ABOUT THIS EXERCISE: Count the lines in the rows below that contain the word "image". Give only the number.

INFORMATION:
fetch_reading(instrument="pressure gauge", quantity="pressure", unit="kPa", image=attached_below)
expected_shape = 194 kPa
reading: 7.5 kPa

...

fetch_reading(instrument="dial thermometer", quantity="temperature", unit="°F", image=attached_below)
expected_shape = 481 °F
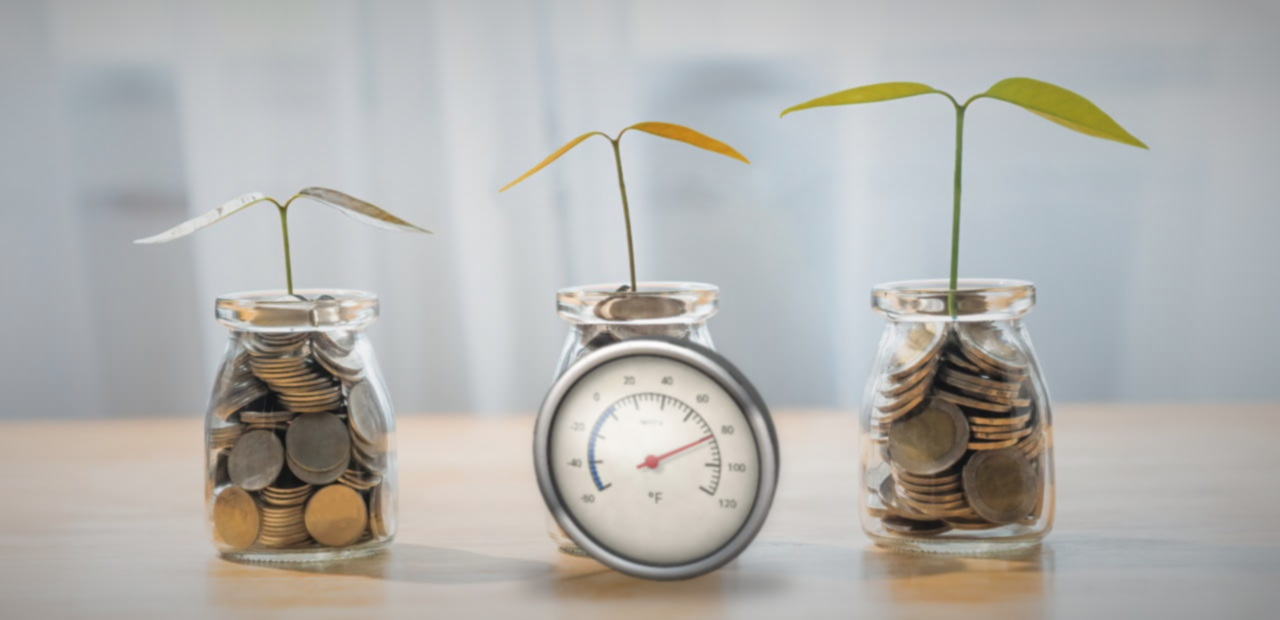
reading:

RESPONSE TO THE EXERCISE: 2